Please render the lines of text from the items below as a JSON list of strings, one string per line, leaving out blank lines.

> [DATA SHOWN]
· · · · · · ·

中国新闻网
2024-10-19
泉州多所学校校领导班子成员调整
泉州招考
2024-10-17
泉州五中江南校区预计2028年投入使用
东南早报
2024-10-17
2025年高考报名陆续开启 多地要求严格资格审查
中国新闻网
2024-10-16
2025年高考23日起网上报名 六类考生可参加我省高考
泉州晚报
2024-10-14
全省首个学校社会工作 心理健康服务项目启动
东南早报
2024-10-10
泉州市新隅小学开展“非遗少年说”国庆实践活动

· · · · · · ·

> [TASK RESULT]
[
  "中国新闻网",
  "2024-10-19",
  "泉州多所学校校领导班子成员调整",
  "泉州招考",
  "2024-10-17",
  "泉州五中江南校区预计2028年投入使用",
  "东南早报",
  "2024-10-17",
  "2025年高考报名陆续开启 多地要求严格资格审查",
  "中国新闻网",
  "2024-10-16",
  "2025年高考23日起网上报名 六类考生可参加我省高考",
  "泉州晚报",
  "2024-10-14",
  "全省首个学校社会工作 心理健康服务项目启动",
  "东南早报",
  "2024-10-10",
  "泉州市新隅小学开展“非遗少年说”国庆实践活动"
]